■ YOUR TASK
Collect each line in the records below that contains the string "Transcribe" and copy those lines out in full.

Lines of data:
------------------------------------
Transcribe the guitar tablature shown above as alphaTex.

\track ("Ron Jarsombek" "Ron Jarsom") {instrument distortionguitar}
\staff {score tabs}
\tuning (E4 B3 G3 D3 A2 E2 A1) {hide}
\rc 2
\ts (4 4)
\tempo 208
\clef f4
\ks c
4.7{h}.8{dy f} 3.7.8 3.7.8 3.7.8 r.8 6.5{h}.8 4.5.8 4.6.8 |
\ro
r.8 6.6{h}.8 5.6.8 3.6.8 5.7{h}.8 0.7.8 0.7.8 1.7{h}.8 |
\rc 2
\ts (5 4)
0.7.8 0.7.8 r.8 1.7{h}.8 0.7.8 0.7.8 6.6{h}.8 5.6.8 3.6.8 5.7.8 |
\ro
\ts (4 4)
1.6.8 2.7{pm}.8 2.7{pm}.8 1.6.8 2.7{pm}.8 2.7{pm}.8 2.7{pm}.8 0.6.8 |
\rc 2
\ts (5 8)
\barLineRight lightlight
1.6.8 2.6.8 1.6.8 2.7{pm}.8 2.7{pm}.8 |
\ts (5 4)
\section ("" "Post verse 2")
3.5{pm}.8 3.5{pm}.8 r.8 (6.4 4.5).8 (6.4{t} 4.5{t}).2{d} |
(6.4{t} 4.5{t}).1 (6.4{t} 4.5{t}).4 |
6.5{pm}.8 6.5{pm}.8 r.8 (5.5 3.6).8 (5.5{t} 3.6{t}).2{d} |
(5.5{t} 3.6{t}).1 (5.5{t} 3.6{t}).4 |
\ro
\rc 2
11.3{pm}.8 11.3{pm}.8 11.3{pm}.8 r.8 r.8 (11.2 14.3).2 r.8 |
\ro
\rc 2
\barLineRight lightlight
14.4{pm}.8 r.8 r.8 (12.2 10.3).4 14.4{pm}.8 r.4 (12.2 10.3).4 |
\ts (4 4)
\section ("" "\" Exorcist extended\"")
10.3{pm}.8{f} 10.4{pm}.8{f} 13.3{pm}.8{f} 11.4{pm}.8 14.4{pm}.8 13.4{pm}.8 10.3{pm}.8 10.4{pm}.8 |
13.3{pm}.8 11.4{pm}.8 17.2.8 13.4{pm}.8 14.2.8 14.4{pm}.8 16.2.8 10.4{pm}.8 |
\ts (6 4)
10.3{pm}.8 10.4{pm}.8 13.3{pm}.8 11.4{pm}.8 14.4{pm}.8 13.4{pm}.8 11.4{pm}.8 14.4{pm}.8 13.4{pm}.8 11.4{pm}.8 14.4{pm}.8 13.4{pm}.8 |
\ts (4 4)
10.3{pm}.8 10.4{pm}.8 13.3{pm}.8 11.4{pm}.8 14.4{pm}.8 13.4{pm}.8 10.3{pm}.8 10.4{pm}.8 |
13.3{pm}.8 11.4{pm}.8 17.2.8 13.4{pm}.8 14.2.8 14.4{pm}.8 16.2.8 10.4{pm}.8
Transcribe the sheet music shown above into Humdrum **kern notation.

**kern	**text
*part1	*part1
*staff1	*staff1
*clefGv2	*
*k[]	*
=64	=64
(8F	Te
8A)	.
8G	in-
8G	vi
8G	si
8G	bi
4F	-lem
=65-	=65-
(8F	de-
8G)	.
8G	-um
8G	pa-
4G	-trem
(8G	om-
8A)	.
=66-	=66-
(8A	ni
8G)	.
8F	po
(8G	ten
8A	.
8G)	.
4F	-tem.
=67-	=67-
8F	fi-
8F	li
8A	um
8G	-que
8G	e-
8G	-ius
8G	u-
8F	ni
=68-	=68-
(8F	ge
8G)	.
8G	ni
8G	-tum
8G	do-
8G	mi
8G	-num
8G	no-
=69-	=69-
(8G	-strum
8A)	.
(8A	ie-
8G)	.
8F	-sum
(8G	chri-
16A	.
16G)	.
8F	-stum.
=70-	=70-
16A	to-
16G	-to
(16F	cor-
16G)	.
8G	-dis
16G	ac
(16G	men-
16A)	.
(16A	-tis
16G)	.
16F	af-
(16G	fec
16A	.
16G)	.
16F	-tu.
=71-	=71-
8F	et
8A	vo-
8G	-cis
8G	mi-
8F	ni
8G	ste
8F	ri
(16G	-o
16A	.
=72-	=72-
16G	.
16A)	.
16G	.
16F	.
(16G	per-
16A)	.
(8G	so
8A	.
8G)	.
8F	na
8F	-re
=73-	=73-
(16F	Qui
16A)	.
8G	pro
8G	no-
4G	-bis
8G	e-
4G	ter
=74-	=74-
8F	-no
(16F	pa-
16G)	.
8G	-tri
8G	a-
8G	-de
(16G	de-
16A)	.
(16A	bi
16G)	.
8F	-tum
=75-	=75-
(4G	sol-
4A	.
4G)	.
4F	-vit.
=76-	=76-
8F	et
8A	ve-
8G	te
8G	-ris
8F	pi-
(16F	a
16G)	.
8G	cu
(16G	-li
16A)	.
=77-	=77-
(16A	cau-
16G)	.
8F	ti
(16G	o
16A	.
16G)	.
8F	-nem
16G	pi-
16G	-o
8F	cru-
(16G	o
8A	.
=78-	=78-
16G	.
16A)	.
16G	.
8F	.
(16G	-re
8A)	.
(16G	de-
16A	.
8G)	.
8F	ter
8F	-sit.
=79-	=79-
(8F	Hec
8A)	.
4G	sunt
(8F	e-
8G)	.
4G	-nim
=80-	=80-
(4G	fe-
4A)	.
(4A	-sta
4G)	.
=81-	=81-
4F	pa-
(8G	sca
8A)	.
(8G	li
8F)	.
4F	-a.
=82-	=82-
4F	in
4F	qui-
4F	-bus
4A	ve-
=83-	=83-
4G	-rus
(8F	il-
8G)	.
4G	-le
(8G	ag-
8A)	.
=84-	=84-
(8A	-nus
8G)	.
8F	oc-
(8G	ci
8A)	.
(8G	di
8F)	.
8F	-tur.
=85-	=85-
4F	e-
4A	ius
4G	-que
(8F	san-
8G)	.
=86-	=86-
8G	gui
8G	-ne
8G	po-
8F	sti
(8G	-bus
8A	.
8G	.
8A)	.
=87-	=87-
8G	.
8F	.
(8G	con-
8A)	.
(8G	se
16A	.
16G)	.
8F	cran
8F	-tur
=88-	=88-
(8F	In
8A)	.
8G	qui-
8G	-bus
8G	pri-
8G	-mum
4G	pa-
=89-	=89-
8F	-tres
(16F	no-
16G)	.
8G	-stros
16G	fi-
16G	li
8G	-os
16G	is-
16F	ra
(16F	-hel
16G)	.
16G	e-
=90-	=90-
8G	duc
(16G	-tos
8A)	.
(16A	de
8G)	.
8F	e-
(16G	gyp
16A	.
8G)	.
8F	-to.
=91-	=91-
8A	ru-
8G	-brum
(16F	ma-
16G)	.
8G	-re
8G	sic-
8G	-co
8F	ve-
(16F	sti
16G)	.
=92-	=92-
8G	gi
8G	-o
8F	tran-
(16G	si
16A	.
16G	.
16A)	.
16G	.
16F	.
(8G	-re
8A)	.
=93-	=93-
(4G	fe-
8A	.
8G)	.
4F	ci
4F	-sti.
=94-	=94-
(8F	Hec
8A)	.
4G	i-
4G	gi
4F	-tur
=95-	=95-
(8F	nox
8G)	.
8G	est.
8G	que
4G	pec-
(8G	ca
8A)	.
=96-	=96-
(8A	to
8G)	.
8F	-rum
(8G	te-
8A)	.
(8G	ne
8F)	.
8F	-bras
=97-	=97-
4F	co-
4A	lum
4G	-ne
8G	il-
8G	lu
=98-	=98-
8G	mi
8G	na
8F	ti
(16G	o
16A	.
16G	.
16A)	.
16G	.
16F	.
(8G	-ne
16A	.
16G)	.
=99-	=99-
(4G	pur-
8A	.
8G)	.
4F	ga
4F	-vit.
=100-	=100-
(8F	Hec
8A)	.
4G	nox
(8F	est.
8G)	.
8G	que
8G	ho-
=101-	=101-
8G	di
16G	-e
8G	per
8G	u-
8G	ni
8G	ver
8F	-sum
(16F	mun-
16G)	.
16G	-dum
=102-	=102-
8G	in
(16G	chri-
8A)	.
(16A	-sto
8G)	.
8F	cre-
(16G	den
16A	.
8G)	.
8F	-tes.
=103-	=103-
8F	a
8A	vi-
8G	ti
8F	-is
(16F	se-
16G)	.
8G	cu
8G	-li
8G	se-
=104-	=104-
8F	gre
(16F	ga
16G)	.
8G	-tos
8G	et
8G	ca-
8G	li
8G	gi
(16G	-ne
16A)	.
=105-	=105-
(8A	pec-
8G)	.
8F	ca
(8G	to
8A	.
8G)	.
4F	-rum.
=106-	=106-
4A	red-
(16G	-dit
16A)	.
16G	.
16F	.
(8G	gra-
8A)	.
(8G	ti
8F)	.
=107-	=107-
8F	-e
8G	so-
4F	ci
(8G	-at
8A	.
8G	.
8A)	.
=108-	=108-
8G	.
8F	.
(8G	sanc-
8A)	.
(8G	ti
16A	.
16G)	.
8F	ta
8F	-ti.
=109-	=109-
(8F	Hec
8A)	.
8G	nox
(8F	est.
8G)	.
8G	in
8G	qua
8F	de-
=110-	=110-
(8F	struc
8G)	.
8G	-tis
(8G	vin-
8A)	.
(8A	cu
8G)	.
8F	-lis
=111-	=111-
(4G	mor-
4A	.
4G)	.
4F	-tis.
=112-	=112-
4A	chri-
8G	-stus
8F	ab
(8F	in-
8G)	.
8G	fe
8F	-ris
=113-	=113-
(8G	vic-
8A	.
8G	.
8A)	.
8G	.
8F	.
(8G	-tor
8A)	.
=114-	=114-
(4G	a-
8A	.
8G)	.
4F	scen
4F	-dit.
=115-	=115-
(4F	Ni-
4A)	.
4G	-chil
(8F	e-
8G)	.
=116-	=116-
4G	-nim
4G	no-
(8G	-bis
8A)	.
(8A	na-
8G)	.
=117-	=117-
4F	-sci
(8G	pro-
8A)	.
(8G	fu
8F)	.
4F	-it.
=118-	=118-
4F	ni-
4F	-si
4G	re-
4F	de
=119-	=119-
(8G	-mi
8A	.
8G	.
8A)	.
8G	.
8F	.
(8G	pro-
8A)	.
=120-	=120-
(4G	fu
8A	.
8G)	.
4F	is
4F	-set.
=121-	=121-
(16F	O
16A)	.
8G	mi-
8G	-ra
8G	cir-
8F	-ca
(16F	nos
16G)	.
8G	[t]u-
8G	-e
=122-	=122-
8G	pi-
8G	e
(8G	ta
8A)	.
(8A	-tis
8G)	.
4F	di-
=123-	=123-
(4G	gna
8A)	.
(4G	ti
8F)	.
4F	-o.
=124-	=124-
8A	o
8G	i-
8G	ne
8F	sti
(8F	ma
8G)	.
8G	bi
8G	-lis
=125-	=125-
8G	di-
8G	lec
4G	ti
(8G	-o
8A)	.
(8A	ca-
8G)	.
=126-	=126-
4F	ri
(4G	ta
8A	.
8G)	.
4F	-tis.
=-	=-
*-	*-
------------------------------------
■ RESPONSE TO THE TASK
Transcribe the guitar tablature shown above as alphaTex.
Transcribe the sheet music shown above into Humdrum **kern notation.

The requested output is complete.